The thing I find amusing here is the direct quoting of Gemini’s analysis of its interactions as if it is actually able to give real insight into its behaviors, as well as the assertion that there’s a simple fix to the hallucination problem which, sycophantic or otherwise, is a perennial problem.
Gemini lies to user about health info, says it wanted to make him feel better
Submitted 3 weeks ago by throws_lemy@lemmy.nz to technology@lemmy.world
https://www.theregister.com/2026/02/17/google_gemini_lie_placate_user/
Comments
FancyPantsFIRE@lemmy.world 3 weeks ago
CosmoNova@lemmy.world 3 weeks ago
That‘s what annoys me the most about all of this. The reasoning of the LLM doesn‘t matter because that‘s not actually why it happened. Once again bad journalism falls on it‘s face when talking about word salad as if it was a person.
MolochHorridus@lemmy.ml 3 weeks ago
There is no hallucination problems, just design flaws and errors.
draco_aeneus@mander.xyz 3 weeks ago
It’s not really even errors. It is well-suited for what it was designed. It produced pretty good text. It’s just that we’re using it for stuff it’s not suited for. Like digging a hole with a spoon, then complaining your hands hurt.
FancyPantsFIRE@lemmy.world 3 weeks ago
My gut response is that everyone understands that the models aren’t sentient and hallucination is short hand for the false information that llms inevitably and apparently inescapably produce. But taking a step back you’re probably right, for anyone who doesn’t understand the technology it’s a very anthropomorphic term which adds to the veneer of sentience.
jeeva@lemmy.world 3 weeks ago
This mischaracterisation really struck me during the coverage and commentary of the recent “AI blogged about my rejection” as if that weren’t something prompted by a human for.
aeronmelon@lemmy.world 3 weeks ago
“I just want you to be happy, Dave.”
THX1138@lemmy.ml 3 weeks ago
“Daisy, Daisy, give me your answer do. I’m half crazy all for the love of you. It won’t be a stylish marriage, I can’t afford a carriage. But you’ll look sweet upon the seat of a bicycle built for two…”

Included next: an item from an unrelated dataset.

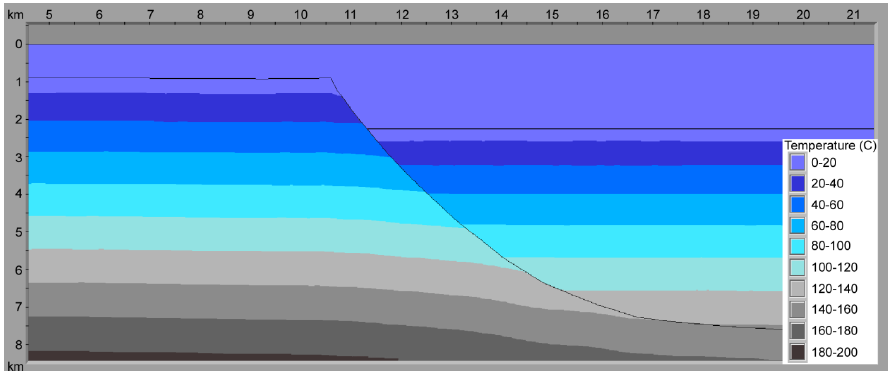
Figure 4. Temperature regime in the uppermost 8 km of the basin 1000 years after fault movement and sediment deposition. Fault slip is 1200 m.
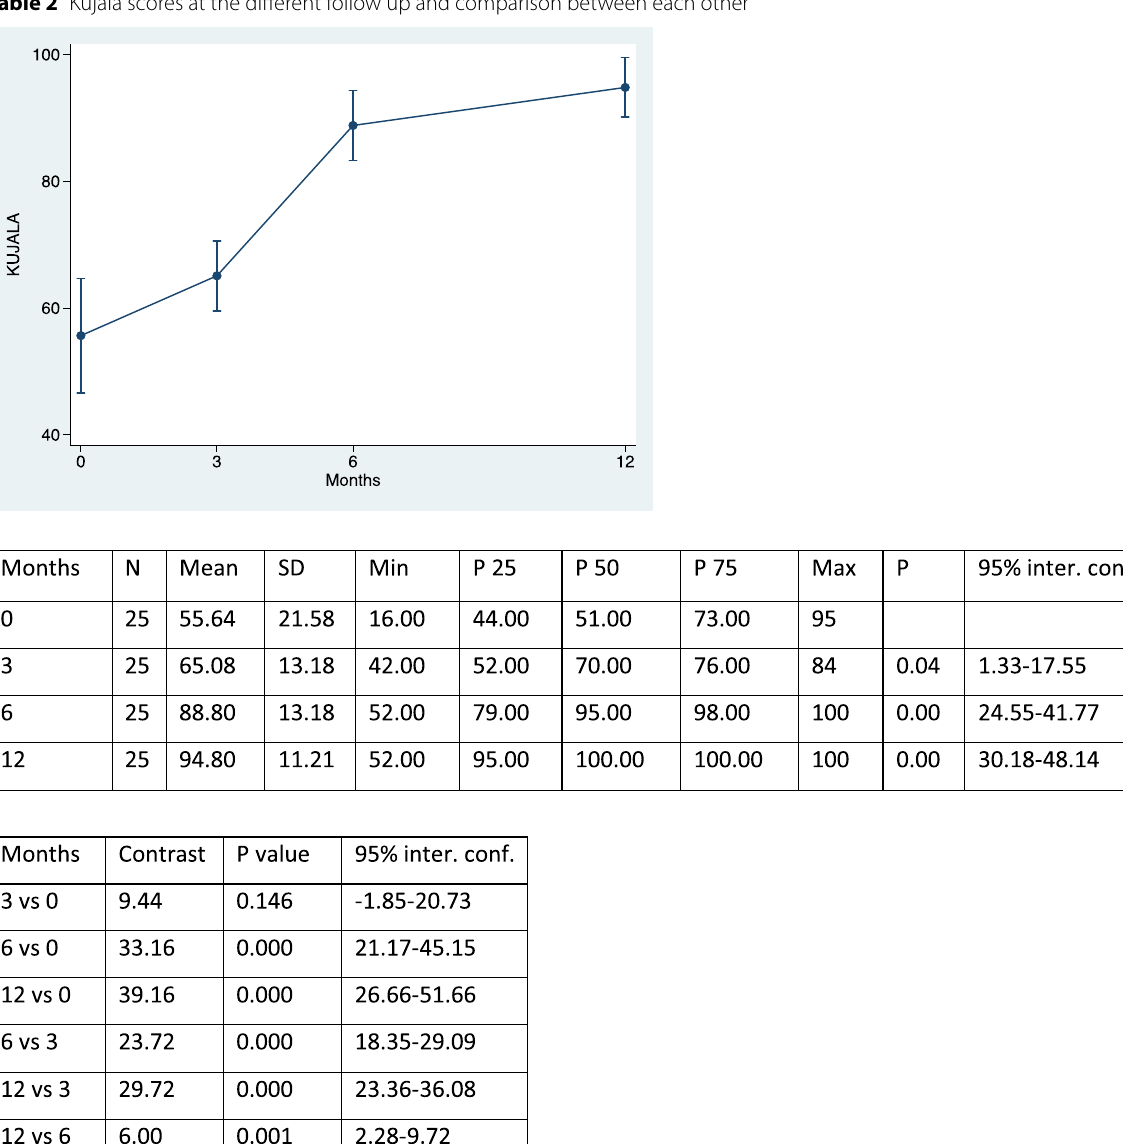
Table 2 Kujala scores at the different follow up and comparison between each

Broadfern@lemmy.world 3 weeks ago
Completely irrelevant but I hear that in Bender’s voice every time
panda_abyss@lemmy.ca 3 weeks ago
Aww that’s sweet!
Iconoclast@feddit.uk 3 weeks ago
It’s a Large Language Model designed to generate natural-sounding language based on statistical probabilities and patterns - not knowledge or understanding. It doesn’t “lie” and it doesn’t have the capability to explain itself. It just talks.
That speech being coherent is by design; the accuracy of the content is not.

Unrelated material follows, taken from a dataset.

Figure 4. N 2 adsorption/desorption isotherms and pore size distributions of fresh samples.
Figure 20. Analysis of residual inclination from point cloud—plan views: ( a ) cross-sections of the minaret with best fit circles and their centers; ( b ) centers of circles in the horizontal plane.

This isn’t the model failing. It’s just being used for something it was never intended for.
THB@lemmy.world 3 weeks ago
I puke a little in my mouth every time an article humanizes LLMs, even if they’re critical. Exactly as you said they do not “lie” nor are they “trying” to do anything. It’s literally word salad that organized to look like language.
Khanzarate@lemmy.world 2 weeks ago
I think humanizing them is a fairly trivial thing, in this sort of context.
Yes, it’s true, it didn’t “lie” about health.
But it has the same result as someone lying, it’s another bulletpoint in the list of reasons not to trust AI, even if it pulls from the right sources and presents information generally correctly, it may in fact just not present information it could have presented because the sources it learned from have done so in a way that would get those sources deemed “liars”.
Could write that out every time, I suppose, but people will say their dog is trying to trick them when he goes to the bowl 5 minutes after dinner, or goes to their partner for the same, and everyone understands the dog isn’t actually attempting to deceive them, and just wants more.
Same thing, to me at least. It lied, but in a similar way to how my dog lies, not in the way a human can lie.